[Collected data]
++++++++
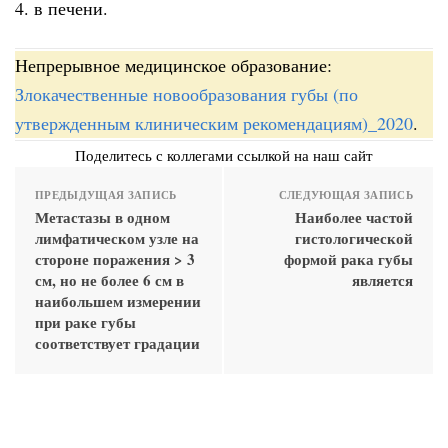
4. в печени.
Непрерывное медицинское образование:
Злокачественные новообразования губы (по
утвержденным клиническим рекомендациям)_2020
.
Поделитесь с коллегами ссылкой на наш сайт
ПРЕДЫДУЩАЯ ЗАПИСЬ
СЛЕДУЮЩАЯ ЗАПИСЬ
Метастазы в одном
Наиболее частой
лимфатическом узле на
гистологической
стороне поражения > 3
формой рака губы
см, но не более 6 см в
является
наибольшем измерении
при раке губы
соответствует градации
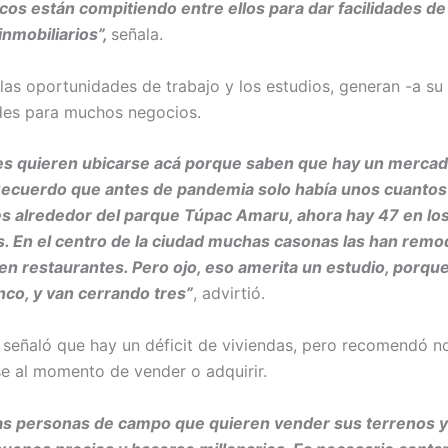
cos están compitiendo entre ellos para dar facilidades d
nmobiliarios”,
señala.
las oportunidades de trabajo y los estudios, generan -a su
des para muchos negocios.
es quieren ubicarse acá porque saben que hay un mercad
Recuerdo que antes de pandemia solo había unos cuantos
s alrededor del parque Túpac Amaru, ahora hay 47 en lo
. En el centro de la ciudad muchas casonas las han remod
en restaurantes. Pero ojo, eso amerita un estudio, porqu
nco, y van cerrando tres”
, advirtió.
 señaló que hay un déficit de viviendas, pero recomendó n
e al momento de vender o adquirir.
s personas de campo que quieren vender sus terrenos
++++++++
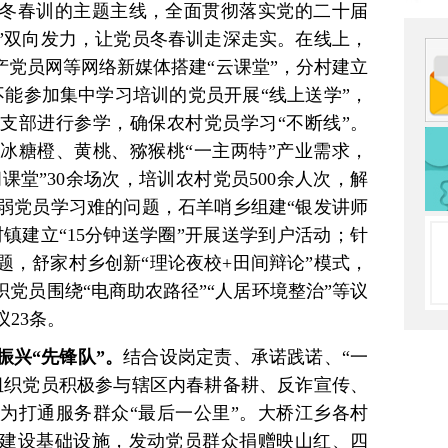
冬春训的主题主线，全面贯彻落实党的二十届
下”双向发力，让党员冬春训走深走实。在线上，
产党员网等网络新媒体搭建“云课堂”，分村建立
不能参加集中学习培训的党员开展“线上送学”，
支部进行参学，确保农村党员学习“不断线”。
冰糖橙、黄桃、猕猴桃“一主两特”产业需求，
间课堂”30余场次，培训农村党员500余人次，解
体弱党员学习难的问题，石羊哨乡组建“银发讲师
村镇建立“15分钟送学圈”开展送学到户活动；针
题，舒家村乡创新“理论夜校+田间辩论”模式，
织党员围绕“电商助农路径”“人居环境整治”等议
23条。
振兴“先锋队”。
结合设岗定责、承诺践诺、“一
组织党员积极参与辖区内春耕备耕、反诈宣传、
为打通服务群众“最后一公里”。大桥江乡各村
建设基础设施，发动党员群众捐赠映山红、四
++++++++
▶ **Problem details**:
Return, unchanged, the lines from the one containing "冬春训的主题主线，全面贯彻落实党的二十届" through the one containing "建设基础设施，发动党员群众捐赠映山红、四", including both of those lines.

▶ **Response to this exercise**:
冬春训的主题主线，全面贯彻落实党的二十届
下”双向发力，让党员冬春训走深走实。在线上，
产党员网等网络新媒体搭建“云课堂”，分村建立
不能参加集中学习培训的党员开展“线上送学”，
支部进行参学，确保农村党员学习“不断线”。
冰糖橙、黄桃、猕猴桃“一主两特”产业需求，
间课堂”30余场次，培训农村党员500余人次，解
体弱党员学习难的问题，石羊哨乡组建“银发讲师
村镇建立“15分钟送学圈”开展送学到户活动；针
题，舒家村乡创新“理论夜校+田间辩论”模式，
织党员围绕“电商助农路径”“人居环境整治”等议
23条。
振兴“先锋队”。
结合设岗定责、承诺践诺、“一
组织党员积极参与辖区内春耕备耕、反诈宣传、
为打通服务群众“最后一公里”。大桥江乡各村
建设基础设施，发动党员群众捐赠映山红、四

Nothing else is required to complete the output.